■ Recorded information:
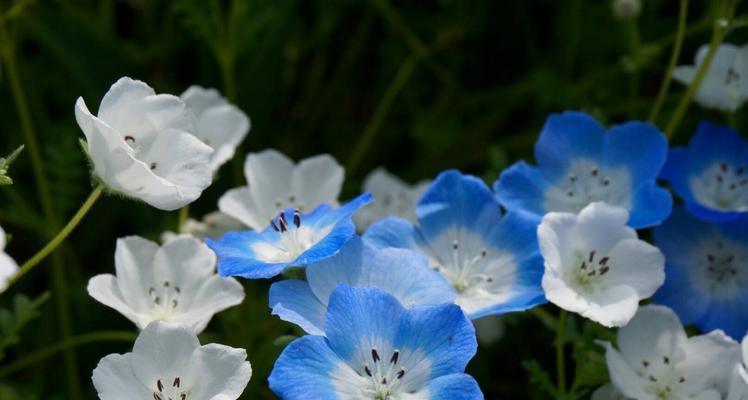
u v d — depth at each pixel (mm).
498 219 385
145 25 490
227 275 355
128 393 350
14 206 433
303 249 364
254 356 411
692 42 474
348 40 497
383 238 380
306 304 356
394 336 351
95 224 459
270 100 473
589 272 372
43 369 441
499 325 413
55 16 463
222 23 460
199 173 356
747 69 418
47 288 456
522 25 491
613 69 463
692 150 413
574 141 400
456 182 385
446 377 347
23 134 467
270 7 463
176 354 351
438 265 382
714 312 396
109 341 440
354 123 491
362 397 348
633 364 375
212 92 404
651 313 375
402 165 489
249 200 404
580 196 397
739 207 404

■ Task directions: For this exercise, reproduce exactly each line from the one containing "109 341 440" through the last line of the data, and no others.

■ Solution for this task:
109 341 440
354 123 491
362 397 348
633 364 375
212 92 404
651 313 375
402 165 489
249 200 404
580 196 397
739 207 404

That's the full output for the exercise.